Por meio de uma estratégia que combina estudos de implementação e inovação, engajamento comunitário e intervenção no mercado, o projeto busca contribuir para a eliminação da transmissão vertical da doença de Chagas. Nesse contexto, mulheres em idade fértil, crianças e contatos domiciliares serão os principais beneficiários de um conjunto de intervenções.

Também participam do projeto a Fundação para o Desenvolvimento Científico Tecnológico em Saúde (Fiotec), que atua em parceria com o Instituto Nacional de Laboratórios de Salud (INLASA), sediado na Bolívia; o Instituto Nacional de Salud (INS), da Colômbia; o Servicio Nacional de Erradicación del Paludismo (SENEPA), do Paraguai; e a Aliança Global para Diagnósticos – (FIND). Além do financiamento da Unitaid, o Cuida Brasil é cofinanciado pelo Ministério da Saúde (MS).

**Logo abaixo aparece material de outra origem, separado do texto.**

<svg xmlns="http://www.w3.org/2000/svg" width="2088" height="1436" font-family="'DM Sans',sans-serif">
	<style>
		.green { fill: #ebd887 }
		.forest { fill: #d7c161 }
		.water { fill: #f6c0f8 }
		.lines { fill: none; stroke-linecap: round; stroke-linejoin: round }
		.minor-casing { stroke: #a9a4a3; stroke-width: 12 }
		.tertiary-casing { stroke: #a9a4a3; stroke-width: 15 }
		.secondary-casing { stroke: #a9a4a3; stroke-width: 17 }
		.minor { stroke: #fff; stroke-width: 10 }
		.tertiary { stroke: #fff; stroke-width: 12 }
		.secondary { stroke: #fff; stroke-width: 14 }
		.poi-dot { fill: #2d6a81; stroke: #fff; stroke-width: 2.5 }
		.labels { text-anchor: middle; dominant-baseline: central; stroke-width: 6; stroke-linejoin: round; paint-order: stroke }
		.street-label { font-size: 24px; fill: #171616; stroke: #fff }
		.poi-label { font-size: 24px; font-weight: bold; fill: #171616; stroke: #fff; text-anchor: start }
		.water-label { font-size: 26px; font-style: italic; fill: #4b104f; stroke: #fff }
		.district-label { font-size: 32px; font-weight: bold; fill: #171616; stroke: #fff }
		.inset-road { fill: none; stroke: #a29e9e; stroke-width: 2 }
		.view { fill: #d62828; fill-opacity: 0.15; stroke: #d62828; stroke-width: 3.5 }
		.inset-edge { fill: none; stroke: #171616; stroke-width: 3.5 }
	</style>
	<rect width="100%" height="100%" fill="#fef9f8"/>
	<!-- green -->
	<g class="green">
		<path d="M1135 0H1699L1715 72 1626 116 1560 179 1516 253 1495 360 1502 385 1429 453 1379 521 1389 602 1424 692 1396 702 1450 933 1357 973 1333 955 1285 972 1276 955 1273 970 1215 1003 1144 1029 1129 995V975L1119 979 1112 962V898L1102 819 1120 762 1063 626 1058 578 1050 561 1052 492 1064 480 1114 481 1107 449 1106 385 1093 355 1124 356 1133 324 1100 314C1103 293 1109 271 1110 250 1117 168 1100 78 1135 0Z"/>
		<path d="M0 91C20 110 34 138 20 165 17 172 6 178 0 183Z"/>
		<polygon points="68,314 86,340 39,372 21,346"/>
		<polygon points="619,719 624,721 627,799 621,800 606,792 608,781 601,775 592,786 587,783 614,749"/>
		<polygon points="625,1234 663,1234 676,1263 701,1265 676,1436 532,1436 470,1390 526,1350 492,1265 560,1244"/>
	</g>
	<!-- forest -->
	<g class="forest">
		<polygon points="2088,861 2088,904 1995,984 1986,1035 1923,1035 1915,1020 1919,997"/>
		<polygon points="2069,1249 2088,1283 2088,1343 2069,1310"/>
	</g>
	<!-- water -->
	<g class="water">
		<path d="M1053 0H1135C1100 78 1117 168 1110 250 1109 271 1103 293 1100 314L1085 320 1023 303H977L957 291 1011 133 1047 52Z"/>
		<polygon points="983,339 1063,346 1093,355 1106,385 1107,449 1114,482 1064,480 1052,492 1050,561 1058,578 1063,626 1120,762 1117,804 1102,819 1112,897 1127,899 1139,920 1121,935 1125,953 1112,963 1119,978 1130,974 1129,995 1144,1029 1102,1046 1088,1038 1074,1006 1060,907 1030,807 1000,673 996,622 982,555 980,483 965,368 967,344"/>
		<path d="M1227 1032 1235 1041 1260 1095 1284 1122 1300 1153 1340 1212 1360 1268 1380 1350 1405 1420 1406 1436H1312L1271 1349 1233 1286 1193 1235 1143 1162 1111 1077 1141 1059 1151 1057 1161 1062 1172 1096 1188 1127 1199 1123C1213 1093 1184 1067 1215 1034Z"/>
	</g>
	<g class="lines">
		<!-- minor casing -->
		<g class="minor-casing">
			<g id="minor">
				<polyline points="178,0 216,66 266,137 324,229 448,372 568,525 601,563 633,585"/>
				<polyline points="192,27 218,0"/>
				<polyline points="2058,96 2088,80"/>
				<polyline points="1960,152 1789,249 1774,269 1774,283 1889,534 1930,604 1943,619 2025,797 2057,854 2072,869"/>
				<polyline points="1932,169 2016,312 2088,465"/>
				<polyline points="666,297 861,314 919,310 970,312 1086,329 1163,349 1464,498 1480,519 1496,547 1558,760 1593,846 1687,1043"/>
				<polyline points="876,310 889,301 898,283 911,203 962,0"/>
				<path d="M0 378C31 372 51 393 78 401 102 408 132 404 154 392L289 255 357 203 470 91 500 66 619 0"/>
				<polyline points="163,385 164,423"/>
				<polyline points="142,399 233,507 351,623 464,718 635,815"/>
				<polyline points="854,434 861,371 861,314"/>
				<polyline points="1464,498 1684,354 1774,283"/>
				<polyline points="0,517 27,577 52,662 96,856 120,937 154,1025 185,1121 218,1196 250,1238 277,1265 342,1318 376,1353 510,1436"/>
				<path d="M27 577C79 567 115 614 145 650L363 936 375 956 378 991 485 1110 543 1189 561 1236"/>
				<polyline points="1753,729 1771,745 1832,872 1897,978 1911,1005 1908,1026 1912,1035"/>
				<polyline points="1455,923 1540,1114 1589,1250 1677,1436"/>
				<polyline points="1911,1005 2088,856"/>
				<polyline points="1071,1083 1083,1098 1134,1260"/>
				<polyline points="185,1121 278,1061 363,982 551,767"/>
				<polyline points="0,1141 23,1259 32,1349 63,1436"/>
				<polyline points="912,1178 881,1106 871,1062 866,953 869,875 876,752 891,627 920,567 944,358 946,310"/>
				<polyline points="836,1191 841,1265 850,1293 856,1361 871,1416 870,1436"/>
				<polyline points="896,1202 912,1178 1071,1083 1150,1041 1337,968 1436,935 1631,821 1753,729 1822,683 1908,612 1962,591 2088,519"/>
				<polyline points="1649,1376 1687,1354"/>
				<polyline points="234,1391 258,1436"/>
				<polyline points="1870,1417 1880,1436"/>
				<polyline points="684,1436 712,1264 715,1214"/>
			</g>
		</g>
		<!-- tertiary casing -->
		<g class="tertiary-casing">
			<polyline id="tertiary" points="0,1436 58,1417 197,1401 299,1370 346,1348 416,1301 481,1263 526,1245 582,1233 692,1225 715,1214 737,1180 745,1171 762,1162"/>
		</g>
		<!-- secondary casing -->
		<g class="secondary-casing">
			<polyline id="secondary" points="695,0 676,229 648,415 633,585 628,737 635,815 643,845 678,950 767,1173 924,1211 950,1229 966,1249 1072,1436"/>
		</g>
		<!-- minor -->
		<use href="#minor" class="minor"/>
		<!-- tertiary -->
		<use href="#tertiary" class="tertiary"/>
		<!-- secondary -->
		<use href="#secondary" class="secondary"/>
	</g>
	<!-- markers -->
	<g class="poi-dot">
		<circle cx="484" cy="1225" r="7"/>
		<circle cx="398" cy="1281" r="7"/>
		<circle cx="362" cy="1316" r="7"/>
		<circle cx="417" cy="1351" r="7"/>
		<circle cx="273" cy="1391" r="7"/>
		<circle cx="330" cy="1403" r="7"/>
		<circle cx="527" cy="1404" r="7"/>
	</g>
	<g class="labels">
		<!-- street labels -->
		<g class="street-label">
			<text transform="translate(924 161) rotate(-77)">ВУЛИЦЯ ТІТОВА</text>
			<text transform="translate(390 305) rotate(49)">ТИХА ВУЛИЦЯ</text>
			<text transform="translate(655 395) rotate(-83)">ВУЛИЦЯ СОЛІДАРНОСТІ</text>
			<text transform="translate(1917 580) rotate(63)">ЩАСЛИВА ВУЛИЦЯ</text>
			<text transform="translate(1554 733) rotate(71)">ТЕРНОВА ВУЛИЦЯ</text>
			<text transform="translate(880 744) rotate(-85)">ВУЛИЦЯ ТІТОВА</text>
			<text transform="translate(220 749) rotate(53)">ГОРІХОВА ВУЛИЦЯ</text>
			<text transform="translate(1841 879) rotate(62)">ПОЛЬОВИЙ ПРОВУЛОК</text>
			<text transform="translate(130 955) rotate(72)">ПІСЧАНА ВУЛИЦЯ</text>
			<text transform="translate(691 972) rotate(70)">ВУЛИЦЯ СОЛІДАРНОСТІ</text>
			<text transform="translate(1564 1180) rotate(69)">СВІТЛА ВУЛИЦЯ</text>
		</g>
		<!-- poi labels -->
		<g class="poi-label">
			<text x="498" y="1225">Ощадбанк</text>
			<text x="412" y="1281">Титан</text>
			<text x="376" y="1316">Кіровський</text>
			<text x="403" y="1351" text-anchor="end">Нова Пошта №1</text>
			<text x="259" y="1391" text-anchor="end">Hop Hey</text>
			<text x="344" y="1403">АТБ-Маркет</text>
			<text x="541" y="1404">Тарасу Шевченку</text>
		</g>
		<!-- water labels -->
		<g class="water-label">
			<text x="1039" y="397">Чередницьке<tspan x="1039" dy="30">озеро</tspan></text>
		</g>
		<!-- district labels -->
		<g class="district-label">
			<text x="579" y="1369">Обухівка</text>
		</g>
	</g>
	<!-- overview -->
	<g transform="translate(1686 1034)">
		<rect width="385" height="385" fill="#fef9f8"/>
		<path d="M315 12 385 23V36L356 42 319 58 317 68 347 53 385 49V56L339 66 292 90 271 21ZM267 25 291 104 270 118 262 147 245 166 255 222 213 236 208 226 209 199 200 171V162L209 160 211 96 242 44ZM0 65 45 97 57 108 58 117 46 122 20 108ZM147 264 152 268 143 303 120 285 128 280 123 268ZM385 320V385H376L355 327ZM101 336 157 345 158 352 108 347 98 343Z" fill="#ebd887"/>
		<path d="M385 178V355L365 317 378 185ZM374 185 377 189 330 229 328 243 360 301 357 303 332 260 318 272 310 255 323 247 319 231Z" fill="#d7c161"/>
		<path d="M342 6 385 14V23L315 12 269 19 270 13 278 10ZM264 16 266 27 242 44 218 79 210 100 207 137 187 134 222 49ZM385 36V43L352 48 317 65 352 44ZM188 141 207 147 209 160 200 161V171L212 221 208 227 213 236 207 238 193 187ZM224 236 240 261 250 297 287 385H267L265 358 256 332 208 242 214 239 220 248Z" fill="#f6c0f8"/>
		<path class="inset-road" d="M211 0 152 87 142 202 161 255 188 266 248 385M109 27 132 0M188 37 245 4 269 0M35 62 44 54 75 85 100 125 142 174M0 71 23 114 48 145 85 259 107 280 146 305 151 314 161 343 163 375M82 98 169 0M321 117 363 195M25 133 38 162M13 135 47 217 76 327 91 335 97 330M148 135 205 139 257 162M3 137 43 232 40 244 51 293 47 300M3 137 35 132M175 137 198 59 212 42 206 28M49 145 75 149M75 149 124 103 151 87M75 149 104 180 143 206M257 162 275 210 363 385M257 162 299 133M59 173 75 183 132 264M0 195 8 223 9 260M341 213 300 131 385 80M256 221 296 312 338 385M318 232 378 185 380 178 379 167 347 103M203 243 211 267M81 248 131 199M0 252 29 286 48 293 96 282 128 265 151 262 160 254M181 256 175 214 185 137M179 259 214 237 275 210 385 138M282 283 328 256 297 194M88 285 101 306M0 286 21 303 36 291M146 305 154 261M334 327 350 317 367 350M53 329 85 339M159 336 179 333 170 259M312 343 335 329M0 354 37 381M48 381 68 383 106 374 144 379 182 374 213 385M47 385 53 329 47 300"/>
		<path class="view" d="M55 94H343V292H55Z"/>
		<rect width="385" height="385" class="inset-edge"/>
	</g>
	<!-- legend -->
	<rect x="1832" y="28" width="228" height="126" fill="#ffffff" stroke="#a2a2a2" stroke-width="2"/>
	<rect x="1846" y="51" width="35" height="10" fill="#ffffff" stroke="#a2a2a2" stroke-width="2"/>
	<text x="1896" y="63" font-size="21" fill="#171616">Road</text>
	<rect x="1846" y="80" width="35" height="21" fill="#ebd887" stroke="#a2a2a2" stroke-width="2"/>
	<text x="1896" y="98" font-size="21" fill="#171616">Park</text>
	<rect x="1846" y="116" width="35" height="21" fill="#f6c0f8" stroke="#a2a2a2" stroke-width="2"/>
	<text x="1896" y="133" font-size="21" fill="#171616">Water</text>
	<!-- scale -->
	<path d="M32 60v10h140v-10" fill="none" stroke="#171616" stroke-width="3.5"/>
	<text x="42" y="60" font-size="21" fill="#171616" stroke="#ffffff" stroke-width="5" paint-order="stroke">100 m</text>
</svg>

Além de Montes Claros e Janaúba, no Norte de Minas, o projeto contemplará os municípios de Rosário do Sul (Rio Grande do Sul), Paraúna (Goiás) e Riachão das Neves (Bahia). O objetivo é reduzir o tempo de identificação de pessoas portadoras da doença e viabilizar o início do tratamento de um agravo que, anualmente, apesar de ter cura, é responsável pela morte de, aproximadamente, 500 mil pessoas. Dados da Fiocruz estimam que a doença é uma das principais causas de morte por doenças infecciosas e parasitárias, afetando entre 1 a 3 milhões de pessoas, o que representa entre 1 e 2,4% da população.

Em áreas das zonas urbanas e rurais de municípios selecionados para participar do projeto, a população será convidada a realizar exames de sorologia e de testes rápidos para o diagnóstico da doença. Além de pesquisar quais testes rápidos são mais eficazes, médicos, enfermeiros e técnicos de enfermagem que trabalham em unidades básicas de saúde também terão a oportunidade de avaliar quais tipos de exames são mais fáceis de serem utilizados, obtendo maior eficiência e rapidez nos diagnósticos.

Além da análise de amostras de testes rápidos em laboratório da Unimontes, materiais coletados de pessoas que possam estar acometidos pela doença de Chagas serão encaminhados pela Superintendência Regional de Saúde para análise na Fundação Ezequiel Dias (Funed), em Belo Horizonte. O objetivo será confirmar os diagnósticos, por meio de exames de contra prova. Caso confirmado o diagnóstico, os pacientes serão encaminhados para tratamento e acompanhamento por equipes de Atenção Primária à Saúde (APS).

O projeto Cuida Chagas também vai avaliar o impacto econômico e social que a doença de Chagas causa à população. Até 2025, a previsão é de que o projeto seja implementado em 32 municípios no Brasil, Bolívia, Colômbia e Paraguai, envolvendo 220 unidades de saúde, 235 mil participantes, além de viabilizar o encaminhamento de aproximadamente 9,5 mil pessoas para tratamento.